İnsan ne öğrenirse, o olur, genellikle.

Altuğ Doğukan Çan

Yazabilmek İçin Var Olmak

   Az önce karar verdim, iyi kötü her anımı paylaşacağım artık. Ne olursa olsun, içini başka türlü rahatlatamıyor insan, derdini durumunu anlatacak yer, anlatacak zaman, anlatacak insan bulamıyor. Zaman olmadığından yoktum zaten ben de. Ama geldim. Yazmak beni dinlendirdiği için geldim. Yazmaya devam ediyorum, her şeye ve herkese rağmen. Yazmak rahatlatıyor çünkü insanı, bir yere yazmak, insanların yazdığınızı gördüğünü bilmek, bunların hepsi rahatlatıcı, en az konuşmuş kadar oluyorum çünkü, bu yüzden yazıyorum.
Hep yazacağım, teşekkürler...

Altuğ Doğukan Çan

26 Eylül 2012 Çarşamba

Kader

   Dünyanın kareleri detayları oluşturur ve piksellere ayırır. Her piksel kareye bir hayat, bir kader yerleştirilmiştir. Bu piksel kareler birbirine bağlıdır sıkı ve kalın halatlarla. İşte burada birleşir kaderler de, hayatlar da, burada kesişir, birbirlerinin karşısına burada çıkarlar. Her insan bir karedir, her hayat bir yere yerleştirilir ve bundan sonra başlar hikayeler.

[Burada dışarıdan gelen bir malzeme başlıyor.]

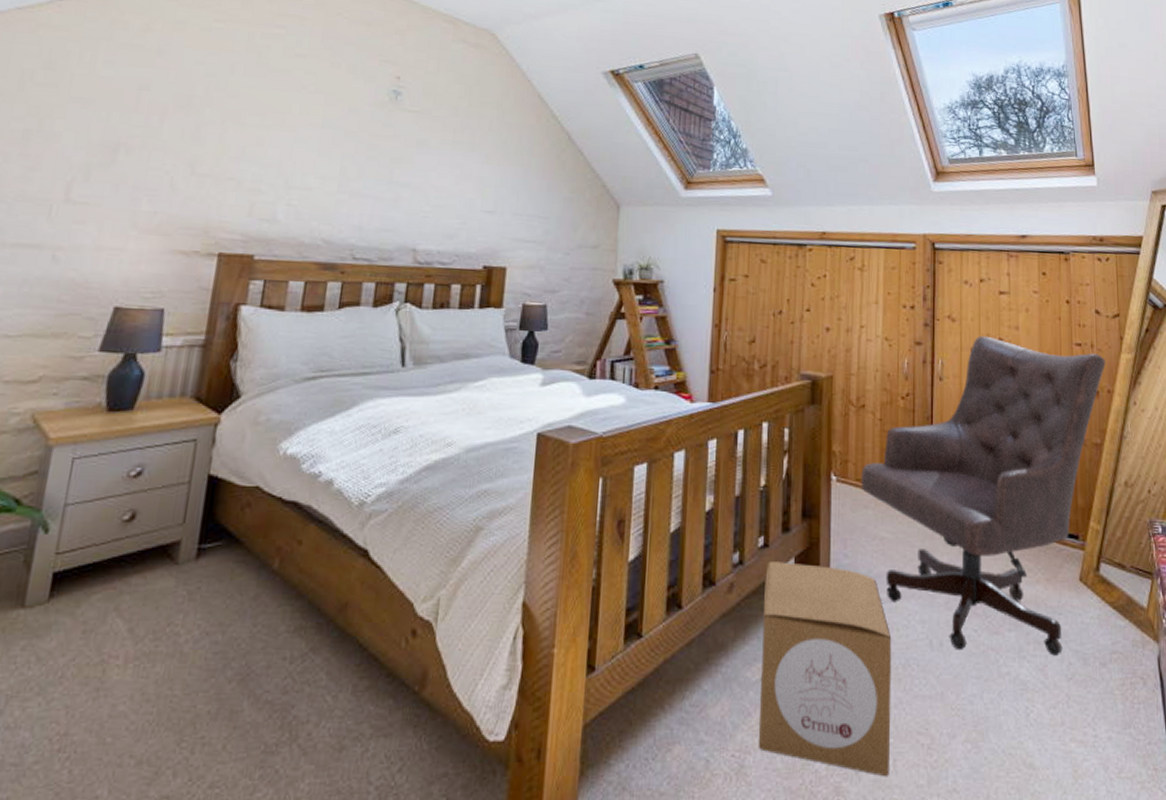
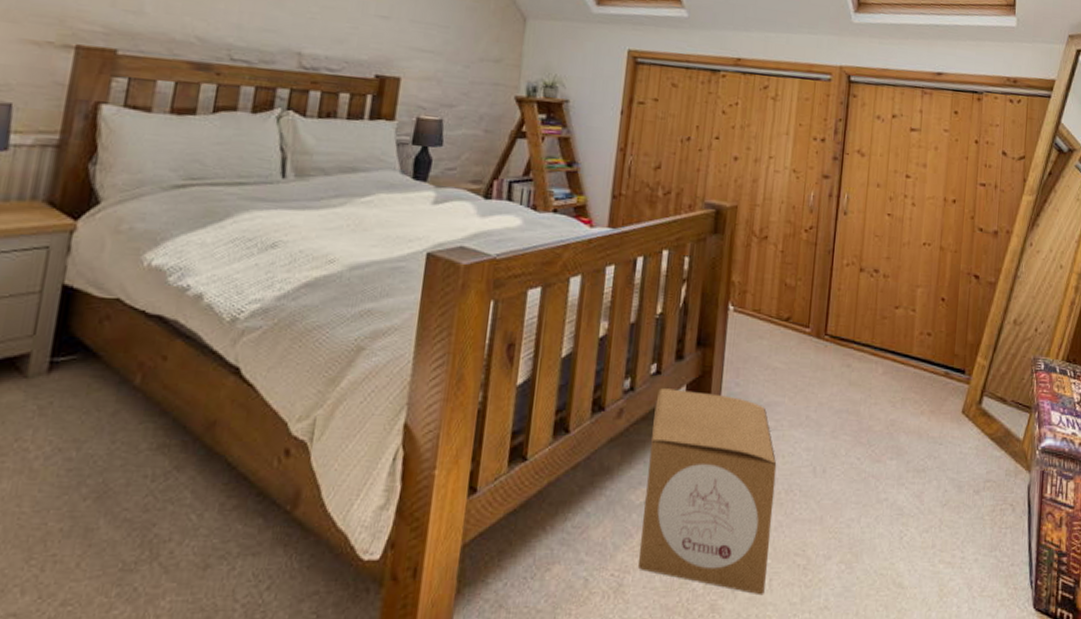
chair: present [861,335,1105,656] -> none [757,171,1007,483]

   Eğer siz de bir karede yer alıyorsanız -ki alıyorsunuz- sizin de bir hikayeniz var. Hikayeniz bulunduğunuz yere göre değişmez, kaderinize göre değişir. Bir yerde güneş doğarken diğer tarafa sürekli karanlık çöker daha güneş bile doğmadan. Ama işte burada bozuluyor denge ve kader başlıyor; bazen aynı yerde olsanız bile kaderiniz kara ise zaten size güneş doğmuyor, güneşi batmayan bir yerlerde dahi olsanız. Bulunduğumuz yere göre değil yani hikayemiz, ışığımız, kaderimizin rengine göre.

Not: Niye anlattım bilmiyorum ama bazen şapşalca şeyler yazıyorum, ilgisiz alakasız ve yeteneksiz yazılar yazıyorum, yani ara sıra ilham tükenik iken yazıyorum.

Altuğ Doğukan Çan

22 Eylül 2012 Cumartesi

Hisset

Nefesin nefesimde olmadığında,
Gözyaşlarımı yüzünde hissedemeyeceksin.
Gecenin karanlığına bürünememiş gözlerini gözlerimden ayırdığında,
Dudakların uyuşacak ki, dudaklarım dudaklarında olmayacak.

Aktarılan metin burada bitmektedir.